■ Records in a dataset
====

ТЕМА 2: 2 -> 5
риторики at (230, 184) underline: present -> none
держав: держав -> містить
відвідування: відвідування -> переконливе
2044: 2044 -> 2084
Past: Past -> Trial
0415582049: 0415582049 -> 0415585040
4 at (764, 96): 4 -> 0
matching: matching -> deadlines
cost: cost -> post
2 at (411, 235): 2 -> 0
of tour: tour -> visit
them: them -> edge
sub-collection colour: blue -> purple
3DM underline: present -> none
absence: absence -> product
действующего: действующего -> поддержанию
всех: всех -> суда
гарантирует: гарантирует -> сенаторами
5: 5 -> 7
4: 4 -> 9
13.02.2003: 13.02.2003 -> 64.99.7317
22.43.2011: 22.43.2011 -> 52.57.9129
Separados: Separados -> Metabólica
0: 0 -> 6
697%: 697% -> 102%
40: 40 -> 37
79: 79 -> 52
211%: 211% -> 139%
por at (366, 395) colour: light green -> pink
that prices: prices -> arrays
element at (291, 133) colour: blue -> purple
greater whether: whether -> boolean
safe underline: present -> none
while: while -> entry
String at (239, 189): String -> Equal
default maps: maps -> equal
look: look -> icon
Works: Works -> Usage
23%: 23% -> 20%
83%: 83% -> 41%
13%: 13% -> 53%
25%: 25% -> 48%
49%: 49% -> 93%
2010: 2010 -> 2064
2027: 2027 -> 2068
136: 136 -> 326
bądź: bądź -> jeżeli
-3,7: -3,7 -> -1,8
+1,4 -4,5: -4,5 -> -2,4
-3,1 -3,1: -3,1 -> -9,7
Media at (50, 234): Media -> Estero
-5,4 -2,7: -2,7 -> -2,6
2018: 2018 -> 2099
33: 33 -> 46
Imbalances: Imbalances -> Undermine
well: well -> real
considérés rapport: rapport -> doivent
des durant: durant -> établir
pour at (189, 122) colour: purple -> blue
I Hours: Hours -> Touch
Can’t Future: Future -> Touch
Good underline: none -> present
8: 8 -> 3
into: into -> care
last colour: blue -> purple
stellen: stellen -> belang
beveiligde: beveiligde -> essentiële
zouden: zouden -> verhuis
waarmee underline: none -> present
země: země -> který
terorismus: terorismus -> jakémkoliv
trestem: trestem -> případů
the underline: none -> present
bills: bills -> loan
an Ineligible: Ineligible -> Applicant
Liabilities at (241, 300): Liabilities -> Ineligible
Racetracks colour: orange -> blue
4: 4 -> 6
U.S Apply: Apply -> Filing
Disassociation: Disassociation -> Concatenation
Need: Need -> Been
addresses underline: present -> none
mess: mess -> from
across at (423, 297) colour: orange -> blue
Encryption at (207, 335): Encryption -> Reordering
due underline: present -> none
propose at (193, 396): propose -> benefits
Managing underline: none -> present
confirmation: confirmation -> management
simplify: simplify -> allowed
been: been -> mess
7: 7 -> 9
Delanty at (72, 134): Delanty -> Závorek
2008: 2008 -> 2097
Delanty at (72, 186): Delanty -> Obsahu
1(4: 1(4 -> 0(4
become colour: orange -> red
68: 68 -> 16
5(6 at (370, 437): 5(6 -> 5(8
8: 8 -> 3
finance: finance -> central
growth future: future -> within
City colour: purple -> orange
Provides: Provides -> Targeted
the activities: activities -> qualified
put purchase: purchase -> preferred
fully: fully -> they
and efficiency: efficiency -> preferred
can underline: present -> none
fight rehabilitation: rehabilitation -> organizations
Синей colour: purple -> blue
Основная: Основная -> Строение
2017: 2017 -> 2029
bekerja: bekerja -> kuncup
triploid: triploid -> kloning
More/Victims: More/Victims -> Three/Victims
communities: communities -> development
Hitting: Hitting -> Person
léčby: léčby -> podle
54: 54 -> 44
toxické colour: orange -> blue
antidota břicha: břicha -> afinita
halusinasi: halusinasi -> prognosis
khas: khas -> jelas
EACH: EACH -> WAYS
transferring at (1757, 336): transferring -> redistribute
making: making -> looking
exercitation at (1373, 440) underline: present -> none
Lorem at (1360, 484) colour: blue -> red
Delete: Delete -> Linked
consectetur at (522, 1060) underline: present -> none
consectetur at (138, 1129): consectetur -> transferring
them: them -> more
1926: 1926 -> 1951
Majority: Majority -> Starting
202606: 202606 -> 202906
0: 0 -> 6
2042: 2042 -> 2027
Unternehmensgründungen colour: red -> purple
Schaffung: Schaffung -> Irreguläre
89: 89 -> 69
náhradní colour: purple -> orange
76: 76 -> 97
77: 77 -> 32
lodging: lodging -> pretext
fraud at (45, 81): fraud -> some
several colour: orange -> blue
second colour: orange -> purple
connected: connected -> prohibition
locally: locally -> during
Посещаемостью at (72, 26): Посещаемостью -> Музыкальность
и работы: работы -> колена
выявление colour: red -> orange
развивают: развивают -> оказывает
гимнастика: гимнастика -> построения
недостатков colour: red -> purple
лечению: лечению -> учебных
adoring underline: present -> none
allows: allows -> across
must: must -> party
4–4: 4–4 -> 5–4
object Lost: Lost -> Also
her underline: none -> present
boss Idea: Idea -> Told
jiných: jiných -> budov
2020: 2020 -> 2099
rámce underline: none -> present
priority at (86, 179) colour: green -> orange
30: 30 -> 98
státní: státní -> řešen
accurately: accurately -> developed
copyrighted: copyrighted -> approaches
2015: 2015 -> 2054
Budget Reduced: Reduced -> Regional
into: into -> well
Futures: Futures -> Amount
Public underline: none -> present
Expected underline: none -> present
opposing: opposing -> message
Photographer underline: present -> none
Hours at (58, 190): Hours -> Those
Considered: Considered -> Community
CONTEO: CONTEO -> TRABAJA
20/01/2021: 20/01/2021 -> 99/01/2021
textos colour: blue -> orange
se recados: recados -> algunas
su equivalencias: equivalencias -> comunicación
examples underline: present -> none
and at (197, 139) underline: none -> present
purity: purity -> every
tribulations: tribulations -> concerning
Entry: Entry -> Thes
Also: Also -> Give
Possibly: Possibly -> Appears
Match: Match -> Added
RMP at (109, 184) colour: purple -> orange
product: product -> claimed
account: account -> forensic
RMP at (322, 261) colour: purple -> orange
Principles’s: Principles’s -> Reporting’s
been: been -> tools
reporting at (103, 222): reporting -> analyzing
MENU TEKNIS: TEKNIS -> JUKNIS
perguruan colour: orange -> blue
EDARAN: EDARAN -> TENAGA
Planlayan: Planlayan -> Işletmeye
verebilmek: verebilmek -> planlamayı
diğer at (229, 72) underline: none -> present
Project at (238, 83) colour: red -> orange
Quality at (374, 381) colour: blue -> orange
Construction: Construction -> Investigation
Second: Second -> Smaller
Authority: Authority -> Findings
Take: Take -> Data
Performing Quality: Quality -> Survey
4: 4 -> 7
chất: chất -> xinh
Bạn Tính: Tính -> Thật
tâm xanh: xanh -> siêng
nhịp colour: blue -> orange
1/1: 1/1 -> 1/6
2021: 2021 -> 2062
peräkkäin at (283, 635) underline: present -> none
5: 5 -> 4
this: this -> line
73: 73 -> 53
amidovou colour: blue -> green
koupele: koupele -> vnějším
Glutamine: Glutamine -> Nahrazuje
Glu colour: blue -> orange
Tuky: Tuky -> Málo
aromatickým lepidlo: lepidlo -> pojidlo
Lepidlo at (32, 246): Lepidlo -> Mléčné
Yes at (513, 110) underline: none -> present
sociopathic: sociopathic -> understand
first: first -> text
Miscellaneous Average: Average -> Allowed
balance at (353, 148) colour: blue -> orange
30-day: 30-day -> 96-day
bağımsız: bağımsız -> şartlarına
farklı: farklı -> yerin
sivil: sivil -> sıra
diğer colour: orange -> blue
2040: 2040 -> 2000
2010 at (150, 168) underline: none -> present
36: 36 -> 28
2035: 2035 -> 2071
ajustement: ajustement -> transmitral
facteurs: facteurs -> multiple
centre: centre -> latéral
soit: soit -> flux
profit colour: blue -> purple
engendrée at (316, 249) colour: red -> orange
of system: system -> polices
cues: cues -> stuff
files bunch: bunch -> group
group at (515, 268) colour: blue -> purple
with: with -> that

====

■ Required work
Format the records as a JSON list of strings. Begin at the first line and stop after the line that contains "well: well -> real". Use one string per line and leave out blank lines.

■ The reply
[
  "ТЕМА 2: 2 -> 5",
  "риторики at (230, 184) underline: present -> none",
  "держав: держав -> містить",
  "відвідування: відвідування -> переконливе",
  "2044: 2044 -> 2084",
  "Past: Past -> Trial",
  "0415582049: 0415582049 -> 0415585040",
  "4 at (764, 96): 4 -> 0",
  "matching: matching -> deadlines",
  "cost: cost -> post",
  "2 at (411, 235): 2 -> 0",
  "of tour: tour -> visit",
  "them: them -> edge",
  "sub-collection colour: blue -> purple",
  "3DM underline: present -> none",
  "absence: absence -> product",
  "действующего: действующего -> поддержанию",
  "всех: всех -> суда",
  "гарантирует: гарантирует -> сенаторами",
  "5: 5 -> 7",
  "4: 4 -> 9",
  "13.02.2003: 13.02.2003 -> 64.99.7317",
  "22.43.2011: 22.43.2011 -> 52.57.9129",
  "Separados: Separados -> Metabólica",
  "0: 0 -> 6",
  "697%: 697% -> 102%",
  "40: 40 -> 37",
  "79: 79 -> 52",
  "211%: 211% -> 139%",
  "por at (366, 395) colour: light green -> pink",
  "that prices: prices -> arrays",
  "element at (291, 133) colour: blue -> purple",
  "greater whether: whether -> boolean",
  "safe underline: present -> none",
  "while: while -> entry",
  "String at (239, 189): String -> Equal",
  "default maps: maps -> equal",
  "look: look -> icon",
  "Works: Works -> Usage",
  "23%: 23% -> 20%",
  "83%: 83% -> 41%",
  "13%: 13% -> 53%",
  "25%: 25% -> 48%",
  "49%: 49% -> 93%",
  "2010: 2010 -> 2064",
  "2027: 2027 -> 2068",
  "136: 136 -> 326",
  "bądź: bądź -> jeżeli",
  "-3,7: -3,7 -> -1,8",
  "+1,4 -4,5: -4,5 -> -2,4",
  "-3,1 -3,1: -3,1 -> -9,7",
  "Media at (50, 234): Media -> Estero",
  "-5,4 -2,7: -2,7 -> -2,6",
  "2018: 2018 -> 2099",
  "33: 33 -> 46",
  "Imbalances: Imbalances -> Undermine",
  "well: well -> real"
]